Ein schöner Raum für Hoffnung

Comic | Tommi Musturi: Das Handbuch Der Hoffnung

Vor ein paar Jahren war Tommi Musturi noch ›Unterwegs Mit Samuel‹. Nun liegt hierzulande ein weiterer Comic von ihm vor: ›Das Handbuch der Hoffnung‹, ein schmuckes Kleinod, das seinen unaufgeregten Existenzialismus ernst nimmt und vor eine wunderschöne Kulisse stellt. Von CHRISTIAN NEUBERT

Hoffnung»Kalsarikännit« – das ist das finnische Wort für »sich alleine zu Hause betrinken«. Alkohol scheint zwar nicht die Sache von der alternden Hauptfigur in Tommi Musturis neuem Comic zu sein. Aber die Unterhose ist schon eines der Kleidungsstücke seiner Wahl, wenn er zu Hause übers Leben nachsinnt. Irgendetwas hat er verloren in den letzten Jahren, vielleicht hat er es auch nie gefunden. Gründlich studiert er die Todesanzeigen, »Mann, fühl ich mich leer«, fällt ihm dazu ein. »Bring den Müll raus«, sagt seine Frau. Man bekommt sie selten zu sehen im ›Handbuch der Hoffnung‹, aber sie ist für ihn da. Dank ihr fällt warmes Licht aus den Fenstern ihres gemeinsamen Hauses. Auch dann, wenn ihm das Gefühl beschleicht, die Welt wird ihm fremd und er sich selbst noch fremder. Schließlich kann sie ihn mit der simplen Erkenntnis beruhigen, dass das manchmal so ist. Außerdem hat sie einen Platz gefunden, wo es gute Preiselbeeren gibt.

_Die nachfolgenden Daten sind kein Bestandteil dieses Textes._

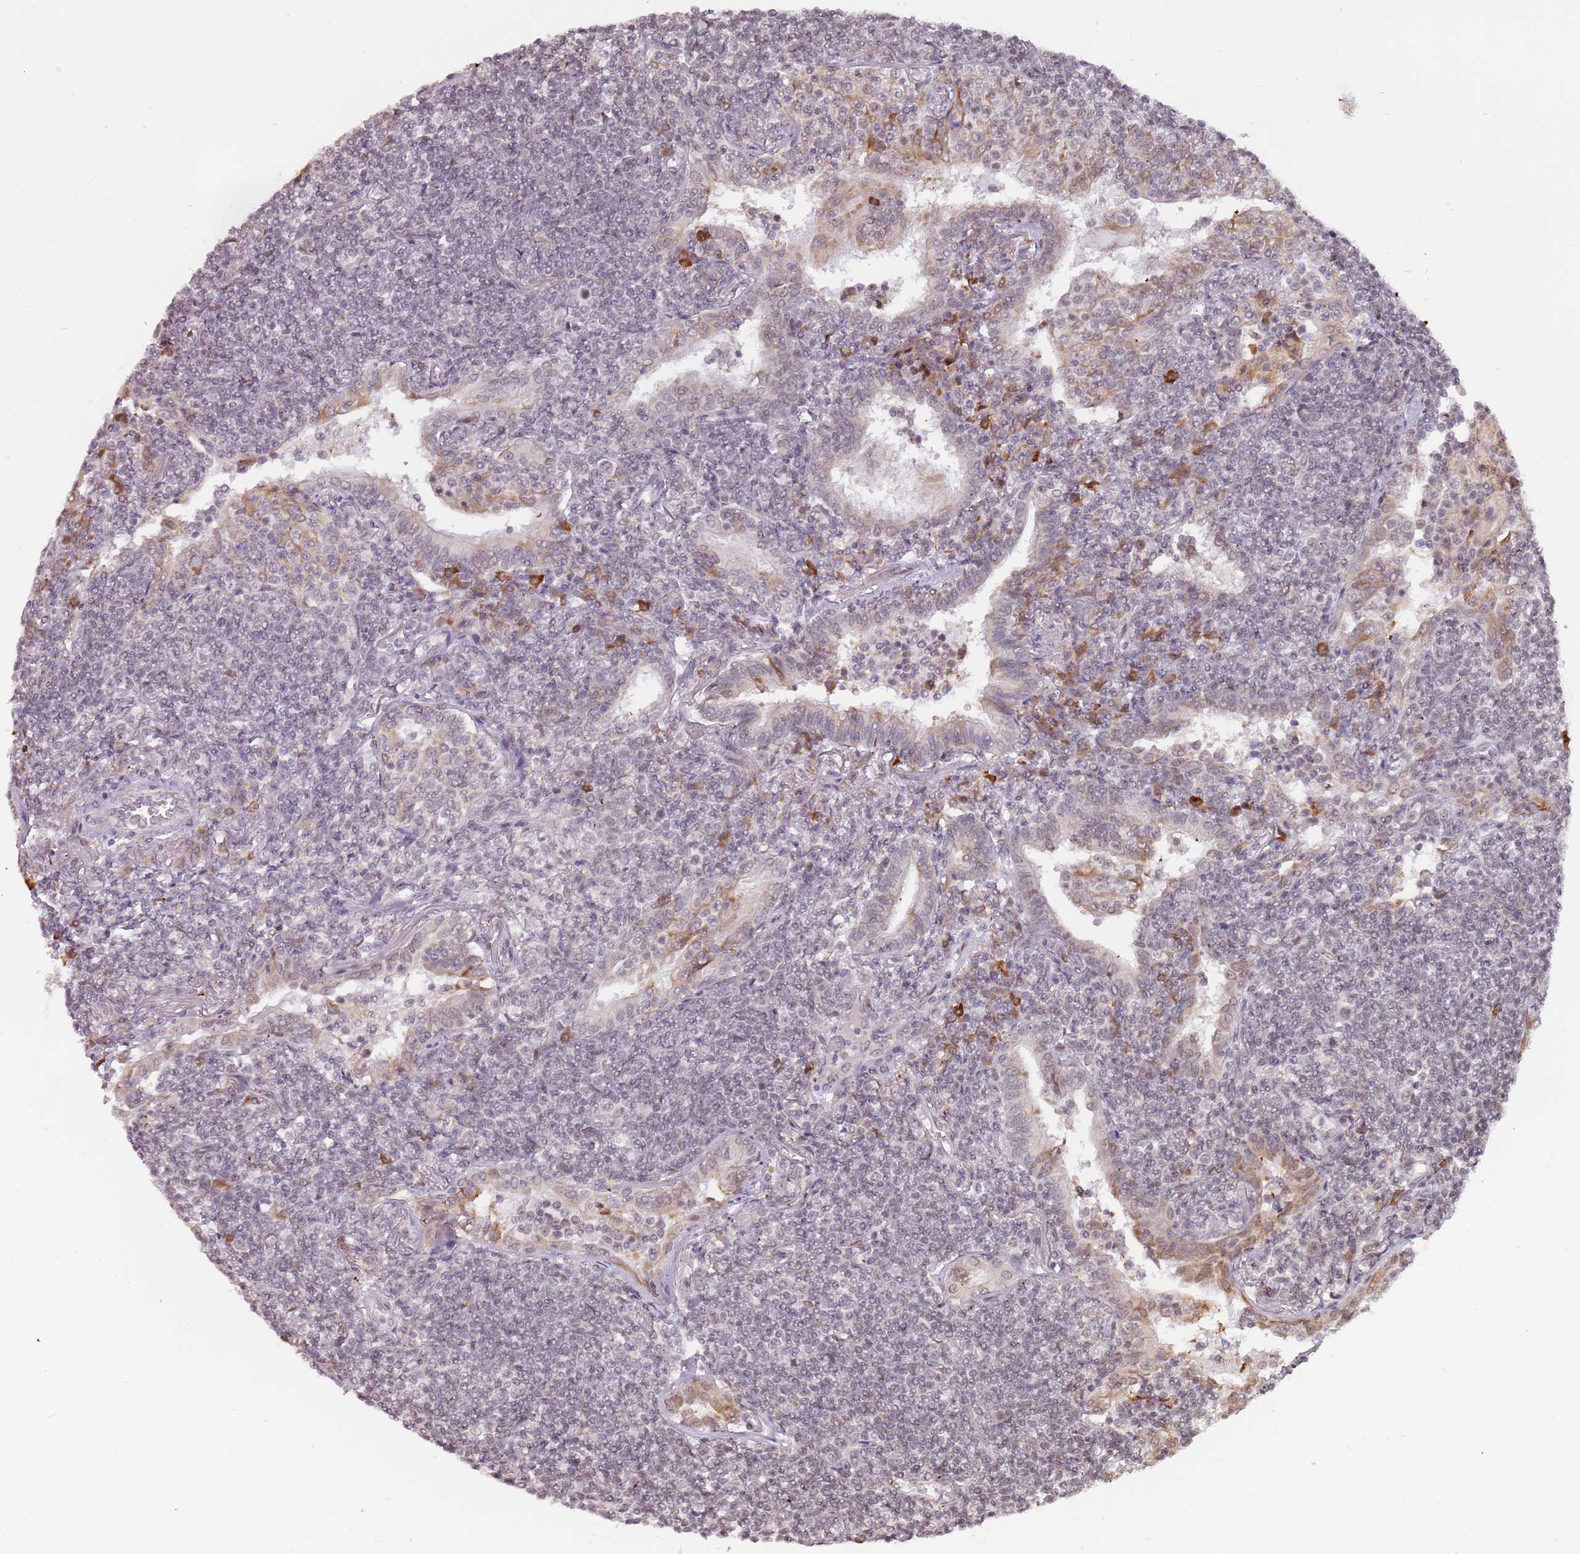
{"staining": {"intensity": "negative", "quantity": "none", "location": "none"}, "tissue": "lymphoma", "cell_type": "Tumor cells", "image_type": "cancer", "snomed": [{"axis": "morphology", "description": "Malignant lymphoma, non-Hodgkin's type, Low grade"}, {"axis": "topography", "description": "Lung"}], "caption": "Tumor cells are negative for brown protein staining in lymphoma. (Brightfield microscopy of DAB (3,3'-diaminobenzidine) immunohistochemistry (IHC) at high magnification).", "gene": "BARD1", "patient": {"sex": "female", "age": 71}}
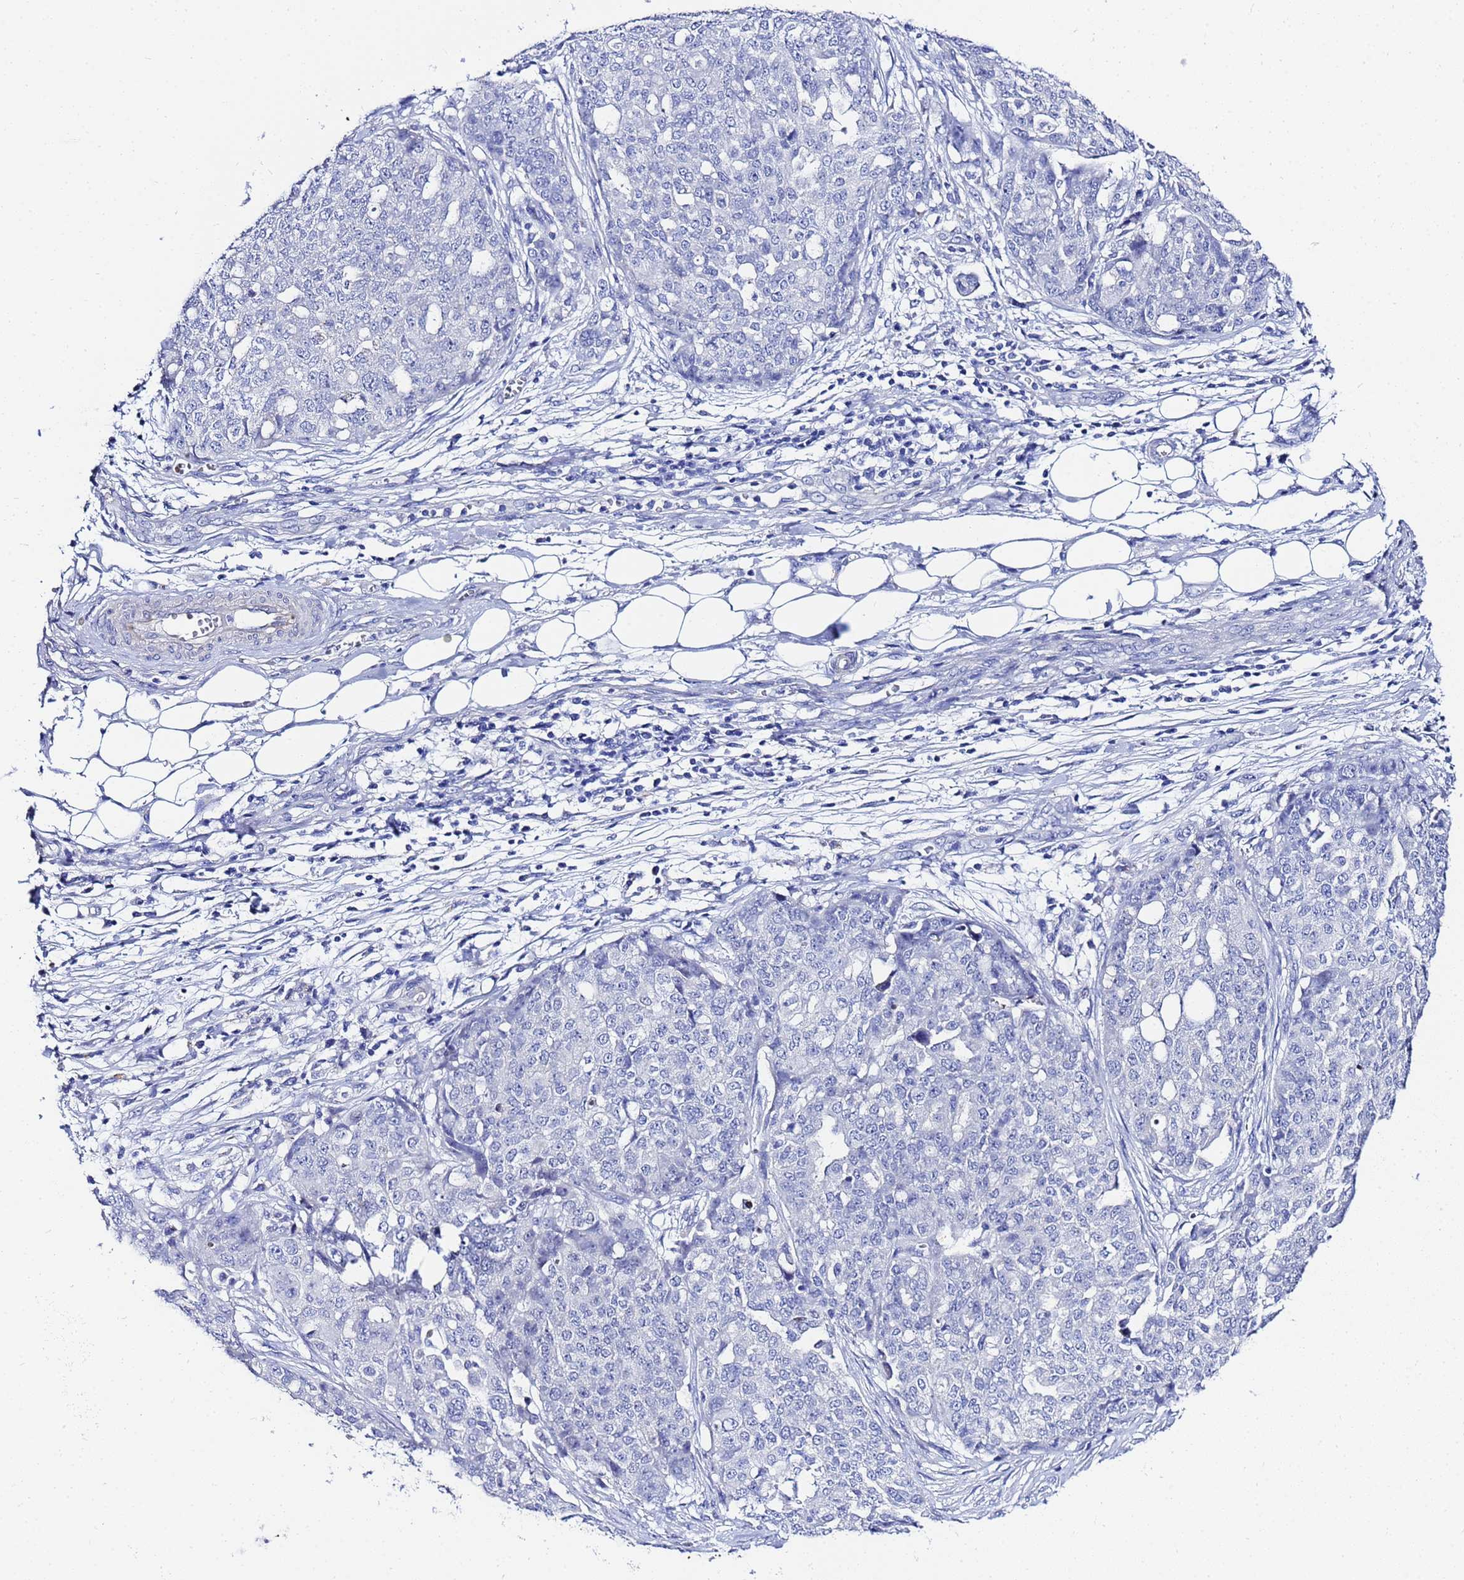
{"staining": {"intensity": "negative", "quantity": "none", "location": "none"}, "tissue": "ovarian cancer", "cell_type": "Tumor cells", "image_type": "cancer", "snomed": [{"axis": "morphology", "description": "Cystadenocarcinoma, serous, NOS"}, {"axis": "topography", "description": "Soft tissue"}, {"axis": "topography", "description": "Ovary"}], "caption": "Immunohistochemistry (IHC) histopathology image of neoplastic tissue: human serous cystadenocarcinoma (ovarian) stained with DAB (3,3'-diaminobenzidine) shows no significant protein staining in tumor cells. The staining is performed using DAB (3,3'-diaminobenzidine) brown chromogen with nuclei counter-stained in using hematoxylin.", "gene": "ZNF26", "patient": {"sex": "female", "age": 57}}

Die unerträgliche Leichtigkeit des …

Es gibt viele Momente, in denen er seinen Arsch nicht hoch kriegt. Dann weiß er nicht wohin, träumt sich nicht mal mehr in seine Vergangenheit oder in wildere westlichere Gefilde hinein. Nicht mehr dahin, wo Männer vor klar formulierte Aufgaben gestellt werden, die sie zu Helden machen. Öfter noch aber streift er durch Wald und Flur, sich selbst mit existenzialistischen Fragen löchernd. Trotz der Schwere der Gedanken ist der Comic eher meditativ als reflexiv. Da kann ein Spielzeugboot kentern, sich ein atomarer Supergau ereignen, der Tod einem gegenüber am Pokertisch sitzen oder schlicht und ergreifend die Welt untergehen: ›Das Handbuch der Hoffnung‹ ist eine kontemplative Erfahrung.

Abb: Avant
Abb: Avant
Einsichten offenbaren sich zwar auch in den streng mit vier mal zwei Panels gelayouteten querformatigen Seiten eher unspektakulär und wie im nebenher. Die Zeichnungen und ihre kräftige Kolorierung sind allerdings schon kleine Spektakel. Den reduzierten, klar umrissenen Figuren – oder besser: Der Figur, in den allermeisten Fällen sieht man nur den alten Mann – und den bei aller Vereinfachung sehr nuanciert gestalteten Hintergründen begegnet Musturi mit einer reichen Farbpalette. Der finnische Künstler macht allein schon durch seine Bilder deutlich, dass das, was seinem Helden trist und grau erscheint, voller bunter Details steckt – und dass es sich lohnt, sich in diesen zu verlieren, bevor man sich selbst verliert.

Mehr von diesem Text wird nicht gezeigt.